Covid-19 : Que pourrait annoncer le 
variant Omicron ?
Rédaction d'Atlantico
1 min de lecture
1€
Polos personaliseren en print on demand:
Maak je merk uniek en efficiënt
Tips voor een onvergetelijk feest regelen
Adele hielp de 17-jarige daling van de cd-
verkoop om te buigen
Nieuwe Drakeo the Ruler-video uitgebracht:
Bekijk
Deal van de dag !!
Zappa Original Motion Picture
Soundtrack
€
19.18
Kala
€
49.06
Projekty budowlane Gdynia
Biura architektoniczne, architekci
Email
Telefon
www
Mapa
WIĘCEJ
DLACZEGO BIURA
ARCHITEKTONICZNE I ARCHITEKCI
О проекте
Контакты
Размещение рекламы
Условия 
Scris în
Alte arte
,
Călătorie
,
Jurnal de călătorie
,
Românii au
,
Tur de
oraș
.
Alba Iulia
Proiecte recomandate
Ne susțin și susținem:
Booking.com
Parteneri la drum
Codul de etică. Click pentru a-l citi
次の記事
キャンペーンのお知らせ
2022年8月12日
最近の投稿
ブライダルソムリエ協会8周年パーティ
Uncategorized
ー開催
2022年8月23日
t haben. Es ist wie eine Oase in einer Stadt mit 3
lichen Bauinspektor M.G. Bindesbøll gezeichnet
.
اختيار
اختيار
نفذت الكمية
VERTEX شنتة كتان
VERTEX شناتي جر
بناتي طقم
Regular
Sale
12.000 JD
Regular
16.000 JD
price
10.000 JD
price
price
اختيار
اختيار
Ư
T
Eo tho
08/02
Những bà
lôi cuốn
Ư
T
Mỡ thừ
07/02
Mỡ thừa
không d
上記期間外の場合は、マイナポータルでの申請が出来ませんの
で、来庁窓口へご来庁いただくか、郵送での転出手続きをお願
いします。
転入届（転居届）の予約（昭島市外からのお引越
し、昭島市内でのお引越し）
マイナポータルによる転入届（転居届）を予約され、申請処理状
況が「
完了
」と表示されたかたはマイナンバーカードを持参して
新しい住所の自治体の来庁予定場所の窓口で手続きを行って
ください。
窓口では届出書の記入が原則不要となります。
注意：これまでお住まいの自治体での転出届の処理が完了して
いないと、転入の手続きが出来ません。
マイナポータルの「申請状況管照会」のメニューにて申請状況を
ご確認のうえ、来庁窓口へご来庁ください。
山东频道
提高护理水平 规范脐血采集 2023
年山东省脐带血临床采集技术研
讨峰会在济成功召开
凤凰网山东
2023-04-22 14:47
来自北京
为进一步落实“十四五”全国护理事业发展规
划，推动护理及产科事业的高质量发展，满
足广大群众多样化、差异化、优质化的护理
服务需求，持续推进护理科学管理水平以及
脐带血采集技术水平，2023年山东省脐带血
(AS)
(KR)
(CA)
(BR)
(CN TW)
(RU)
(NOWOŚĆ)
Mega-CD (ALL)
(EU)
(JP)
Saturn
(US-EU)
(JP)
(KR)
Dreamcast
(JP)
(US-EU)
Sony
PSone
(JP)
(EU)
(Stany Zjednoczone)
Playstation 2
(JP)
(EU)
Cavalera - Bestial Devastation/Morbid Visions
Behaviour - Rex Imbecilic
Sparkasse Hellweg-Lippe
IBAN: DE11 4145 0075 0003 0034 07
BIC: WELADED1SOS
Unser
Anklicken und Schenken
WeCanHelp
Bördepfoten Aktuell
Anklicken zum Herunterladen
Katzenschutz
_ _ _ _ _
What you should do:
Turn every line of text in the data above into a numbered list, one line per item, and leave out any blank lines.

Your response:
1. Covid-19 : Que pourrait annoncer le 
2. variant Omicron ?
3. Rédaction d'Atlantico
4. 1 min de lecture
5. 1€
6. Polos personaliseren en print on demand:
7. Maak je merk uniek en efficiënt
8. Tips voor een onvergetelijk feest regelen
9. Adele hielp de 17-jarige daling van de cd-
10. verkoop om te buigen
11. Nieuwe Drakeo the Ruler-video uitgebracht:
12. Bekijk
13. Deal van de dag !!
14. Zappa Original Motion Picture
15. Soundtrack
16. €
17. 19.18
18. Kala
19. €
20. 49.06
21. Projekty budowlane Gdynia
22. Biura architektoniczne, architekci
23. Email
24. Telefon
25. www
26. Mapa
27. WIĘCEJ
28. DLACZEGO BIURA
29. ARCHITEKTONICZNE I ARCHITEKCI
30. О проекте
31. Контакты
32. Размещение рекламы
33. Условия 
34. Scris în
35. Alte arte
36. ,
37. Călătorie
38. ,
39. Jurnal de călătorie
40. ,
41. Românii au
42. ,
43. Tur de
44. oraș
45. .
46. Alba Iulia
47. Proiecte recomandate
48. Ne susțin și susținem:
49. Booking.com
50. Parteneri la drum
51. Codul de etică. Click pentru a-l citi
52. 次の記事
53. キャンペーンのお知らせ
54. 2022年8月12日
55. 最近の投稿
56. ブライダルソムリエ協会8周年パーティ
57. Uncategorized
58. ー開催
59. 2022年8月23日
60. t haben. Es ist wie eine Oase in einer Stadt mit 3
61. lichen Bauinspektor M.G. Bindesbøll gezeichnet
62. .
63. اختيار
64. اختيار
65. نفذت الكمية
66. VERTEX شنتة كتان
67. VERTEX شناتي جر
68. بناتي طقم
69. Regular
70. Sale
71. 12.000 JD
72. Regular
73. 16.000 JD
74. price
75. 10.000 JD
76. price
77. price
78. اختيار
79. اختيار
80. Ư
81. T
82. Eo tho
83. 08/02
84. Những bà
85. lôi cuốn
86. Ư
87. T
88. Mỡ thừ
89. 07/02
90. Mỡ thừa
91. không d
92. 上記期間外の場合は、マイナポータルでの申請が出来ませんの
93. で、来庁窓口へご来庁いただくか、郵送での転出手続きをお願
94. いします。
95. 転入届（転居届）の予約（昭島市外からのお引越
96. し、昭島市内でのお引越し）
97. マイナポータルによる転入届（転居届）を予約され、申請処理状
98. 況が「
99. 完了
100. 」と表示されたかたはマイナンバーカードを持参して
101. 新しい住所の自治体の来庁予定場所の窓口で手続きを行って
102. ください。
103. 窓口では届出書の記入が原則不要となります。
104. 注意：これまでお住まいの自治体での転出届の処理が完了して
105. いないと、転入の手続きが出来ません。
106. マイナポータルの「申請状況管照会」のメニューにて申請状況を
107. ご確認のうえ、来庁窓口へご来庁ください。
108. 山东频道
109. 提高护理水平 规范脐血采集 2023
110. 年山东省脐带血临床采集技术研
111. 讨峰会在济成功召开
112. 凤凰网山东
113. 2023-04-22 14:47
114. 来自北京
115. 为进一步落实“十四五”全国护理事业发展规
116. 划，推动护理及产科事业的高质量发展，满
117. 足广大群众多样化、差异化、优质化的护理
118. 服务需求，持续推进护理科学管理水平以及
119. 脐带血采集技术水平，2023年山东省脐带血
120. (AS)
121. (KR)
122. (CA)
123. (BR)
124. (CN TW)
125. (RU)
126. (NOWOŚĆ)
127. Mega-CD (ALL)
128. (EU)
129. (JP)
130. Saturn
131. (US-EU)
132. (JP)
133. (KR)
134. Dreamcast
135. (JP)
136. (US-EU)
137. Sony
138. PSone
139. (JP)
140. (EU)
141. (Stany Zjednoczone)
142. Playstation 2
143. (JP)
144. (EU)
145. Cavalera - Bestial Devastation/Morbid Visions
146. Behaviour - Rex Imbecilic
147. Sparkasse Hellweg-Lippe
148. IBAN: DE11 4145 0075 0003 0034 07
149. BIC: WELADED1SOS
150. Unser
151. Anklicken und Schenken
152. WeCanHelp
153. Bördepfoten Aktuell
154. Anklicken zum Herunterladen
155. Katzenschutz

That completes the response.